Tuesday, April 9, 2013

The sorrow of suicide, let's talk about it.





                                                                                                               
                                                 
 
 
Because of stigma, most obituaries do not mention the word suicide. It seems to me the most common label used in obituaries is "died unexpectedly," or “died suddenly" A very sad report came out of the Saddleback Church this past weekend. Rick Warren is the well-known pastor of this mega church in California. His son, Matthew, committed suicide Friday.
Because of Pastor Warren's fame (much of it has come after he wrote (A Purpose Driven Life), a window has been opened that creates an opportunity for a national discussion about suicide.
Suicide is responsible for 49.1% of violent deaths worldwide. This is much more than both homicides and war related deaths. It is a global problem.
I have written a number of blogs on the subject of suicide. My own sister, Cyndi, committed suicide in 2006. She was a mother of three children who were sixteen, fourteen and twelve years of age at the time. I will be discussing the very important topic suicide in blogs during the next week.
Robyn and I are co-authors of a book called, Broken Minds Hope for Healing When You Feel Like You're Losing It.  The biggest chapter is on suicide.  It is available both in Kindle and paper back.
It is published by Kregel Publications of Grand Rapids, MI, USA. For reviews and to purchase, please go to http://www.amazon.com/Broken-Minds-Healing-Youre-Losing/dp/0825421187
 
 












We have a guest blogger this time. His name is Randy Isaac. Please read his perspective.
We thank him for his contribution and we continue to pray for the Warrens and this epidemic of suicide.
Dr. Randy Isaac
Bimodal impact
Bible verses may not always have the impact we intend. Seed that falls on one type of soil will get a different response than seed on another type of soil. We must be careful how we apply verses.

__________

List of tasks:
1) In the blog post on suicide, condense the paragraph that begins "I have written a number of blogs" into a short bulleted list that keeps its main facts.
2) According to the blog post on suicide, what share of violent deaths worldwide is suicide responsible for?
3) Reproduce part of the blog post on suicide word for word, beginning at the words "Because of stigma, most" and stopping after "committed suicide Friday.".

__________

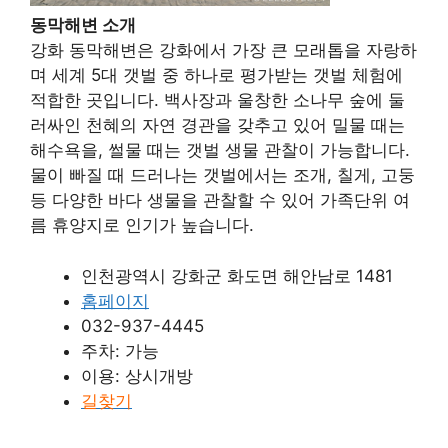
동막해변 소개
강화 동막해변은 강화에서 가장 큰 모래톱을 자랑하
며 세계 5대 갯벌 중 하나로 평가받는 갯벌 체험에
적합한 곳입니다. 백사장과 울창한 소나무 숲에 둘
러싸인 천혜의 자연 경관을 갖추고 있어 밀물 때는
해수욕을, 썰물 때는 갯벌 생물 관찰이 가능합니다.
물이 빠질 때 드러나는 갯벌에서는 조개, 칠게, 고둥
등 다양한 바다 생물을 관찰할 수 있어 가족단위 여
름 휴양지로 인기가 높습니다.
인천광역시 강화군 화도면 해안남로 1481
홈페이지
032-937-4445
주차: 가능
이용: 상시개방
길찾기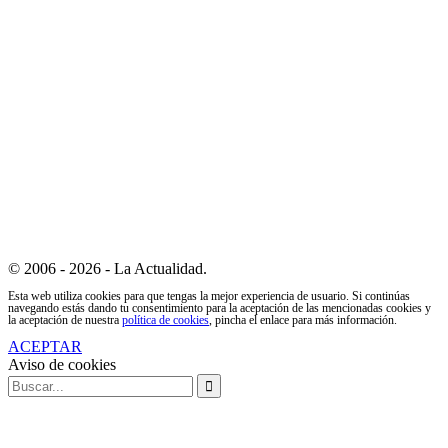
© 2006 - 2026 - La Actualidad.
Esta web utiliza cookies para que tengas la mejor experiencia de usuario. Si continúas
navegando estás dando tu consentimiento para la aceptación de las mencionadas cookies y
la aceptación de nuestra
política de cookies
, pincha el enlace para más información.
ACEPTAR
Aviso de cookies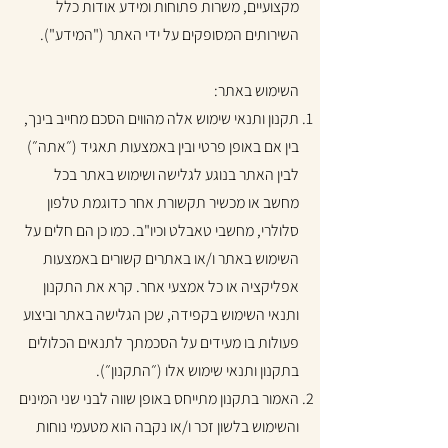
מקצועיים, משרות פתוחות ומידע אודות כלל
השירותים המסופקים על ידי האתר ("המידע").
השימוש באתר:
תקנון ותנאי שימוש אלה מהווים הסכם מחייב בינך,
בין אם באופן פרטי ובין באמצעות תאגיד (״אתה״)
לבין האתר בנוגע לגלישה ושימוש באתר בכל
מחשב או מכשיר תקשורת אחר כדוגמת טלפון
סלולרי, מחשבי טאבלט וכיו"ב. כמו כן הם חלים על
השימוש באתר ו/או באתרים קשורים באמצעות
אפליקציה או כל אמצעי אחר. קרא את התקנון
ותנאי השימוש בקפידה, שכן הגלישה באתר וביצוע
פעולות בו מעידים על הסכמתך לתנאים הכלולים
בתקנון ותנאי שימוש אלו (״התקנון״).
האמור בתקנון מתייחס באופן שווה לבני שני המינים
והשימוש בלשון זכר ו/או נקבה הוא מטעמי נוחות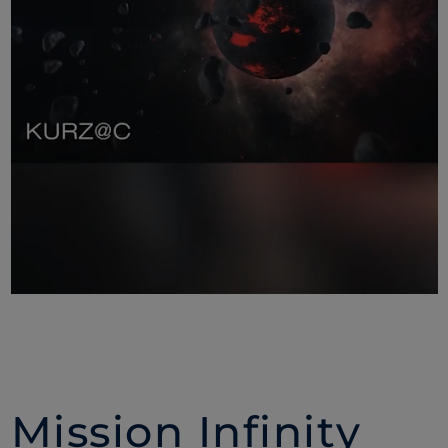
Mission Infinity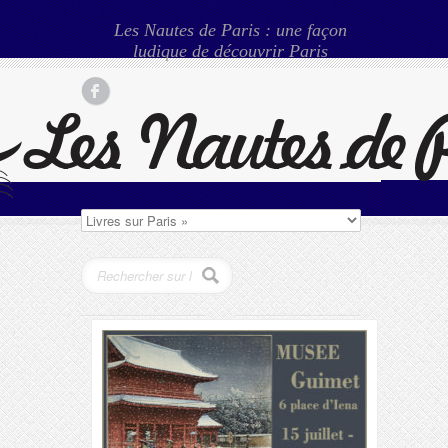
Les Nautes de Paris : une façon
ludique de découvrir Paris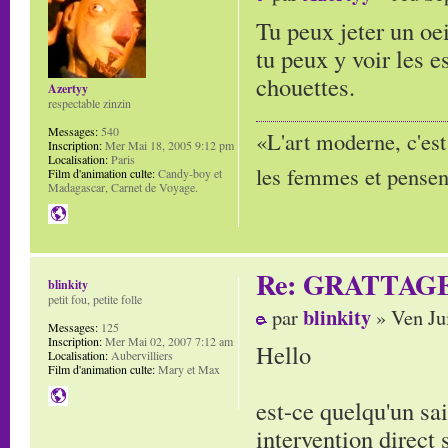
Tu peux jeter un oe
tu peux y voir les 
chouettes.
Azertyy
respectable zinzin
Messages:
540
«L'art moderne, c'est
Inscription:
Mer Mai 18, 2005 9:12 pm
Localisation:
Paris
les femmes et pensent
Film d'animation culte:
Candy-boy et
Madagascar, Carnet de Voyage.
Re: GRATTAG
blinkity
petit fou, petite folle
blinkity
par
» Ven Ju
Messages:
125
Inscription:
Mer Mai 02, 2007 7:12 am
Hello
Localisation:
Aubervilliers
Film d'animation culte:
Mary et Max
est-ce quelqu'un sa
intervention direct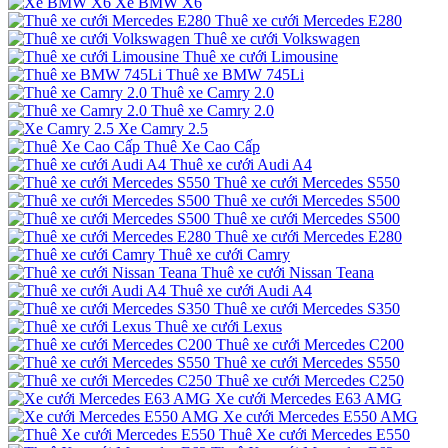
Xe BMW X6
Thuê xe cưới Mercedes E280
Thuê xe cưới Volkswagen
Thuê xe cưới Limousine
Thuê xe BMW 745Li
Thuê xe Camry 2.0
Thuê xe Camry 2.0
Xe Camry 2.5
Thuê Xe Cao Cấp
Thuê xe cưới Audi A4
Thuê xe cưới Mercedes S550
Thuê xe cưới Mercedes S500
Thuê xe cưới Mercedes S500
Thuê xe cưới Mercedes E280
Thuê xe cưới Camry
Thuê xe cưới Nissan Teana
Thuê xe cưới Audi A4
Thuê xe cưới Mercedes S350
Thuê xe cưới Lexus
Thuê xe cưới Mercedes C200
Thuê xe cưới Mercedes S550
Thuê xe cưới Mercedes C250
Xe cưới Mercedes E63 AMG
Xe cưới Mercedes E550 AMG
Thuê Xe cưới Mercedes E550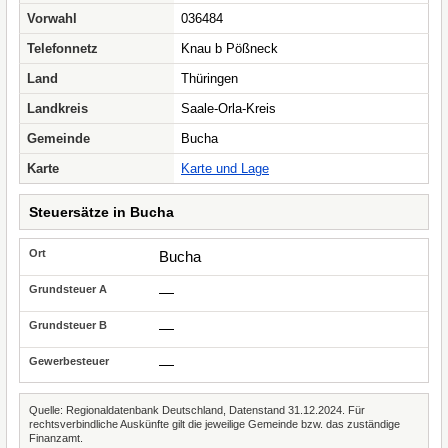
Vorwahl
036484
Telefonnetz
Knau b Pößneck
Land
Thüringen
Landkreis
Saale-Orla-Kreis
Gemeinde
Bucha
Karte
Karte und Lage
Steuersätze in Bucha
Bucha
—
—
—
Quelle: Regionaldatenbank Deutschland, Datenstand 31.12.2024. Für
rechtsverbindliche Auskünfte gilt die jeweilige Gemeinde bzw. das zuständige
Finanzamt.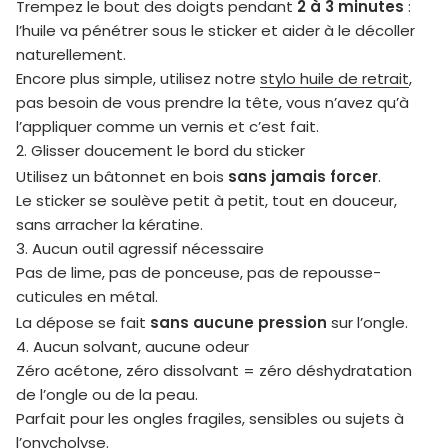
2 à 3 minutes
Trempez le bout des doigts pendant
:
l’huile va pénétrer sous le sticker et aider à le décoller
naturellement.
Encore plus simple, utilisez notre
stylo huile de retrait
,
pas besoin de vous prendre la tête, vous n’avez qu’à
l’appliquer comme un vernis et c’est fait.
2. Glisser doucement le bord du sticker
sans jamais forcer
Utilisez un bâtonnet en bois
.
Le sticker se soulève petit à petit, tout en douceur,
sans arracher la kératine.
3. Aucun outil agressif nécessaire
Pas de lime, pas de ponceuse, pas de repousse-
cuticules en métal.
sans aucune pression
La dépose se fait
sur l’ongle.
4. Aucun solvant, aucune odeur
Zéro acétone, zéro dissolvant = zéro déshydratation
de l’ongle ou de la peau.
Parfait pour les ongles fragiles, sensibles ou sujets à
l’onycholyse
.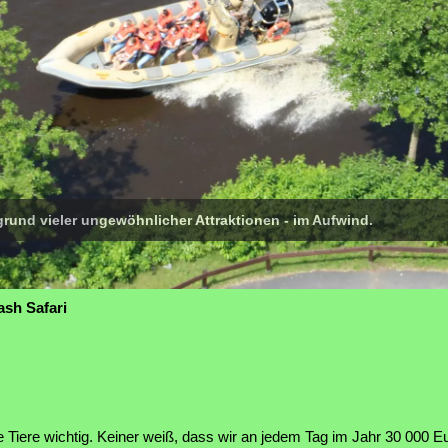
fgrund vieler ungewöhnlicher Attraktionen - im Aufwind.
ash Safari
e Tiere wichtig. Keiner weiß, dass wir an jedem Tag im Jahr 30 000 Eu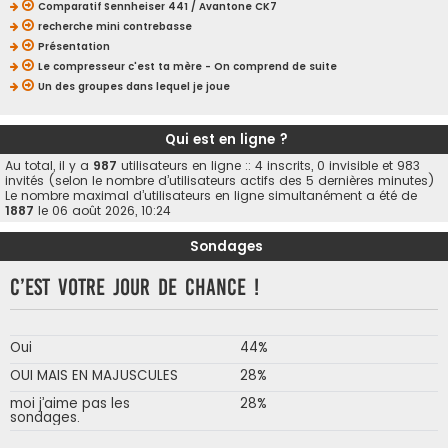
Comparatif Sennheiser 441 / Avantone CK7
recherche mini contrebasse
Présentation
Le compresseur c'est ta mère - On comprend de suite
Un des groupes dans lequel je joue
Qui est en ligne ?
Au total, il y a
987
utilisateurs en ligne :: 4 inscrits, 0 invisible et 983
invités (selon le nombre d’utilisateurs actifs des 5 dernières minutes)
Le nombre maximal d’utilisateurs en ligne simultanément a été de
1887
le 06 août 2026, 10:24
Sondages
C’est votre jour de chance !
Oui
44%
OUI MAIS EN MAJUSCULES
28%
moi j’aime pas les
28%
sondages.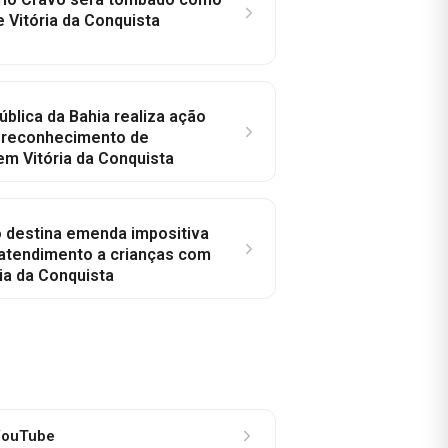
e Vitória da Conquista
ública da Bahia realiza ação
a reconhecimento de
em Vitória da Conquista
o destina emenda impositiva
 atendimento a crianças com
ia da Conquista
ouTube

__________

Numbered answers:
1)
- The author has written several blogs about suicide.
- The author's sister, Cyndi, died by suicide in 2006.
- She left three children, then aged sixteen, fourteen, and twelve.
- The author plans to discuss suicide in blogs over the next week.

2) 49.1%

3)
Because of stigma, most obituaries do not mention the word suicide. It seems to me the most common label used in obituaries is "died unexpectedly," or “died suddenly" A very sad report came out of the Saddleback Church this past weekend. Rick Warren is the well-known pastor of this mega church in California. His son, Matthew, committed suicide Friday.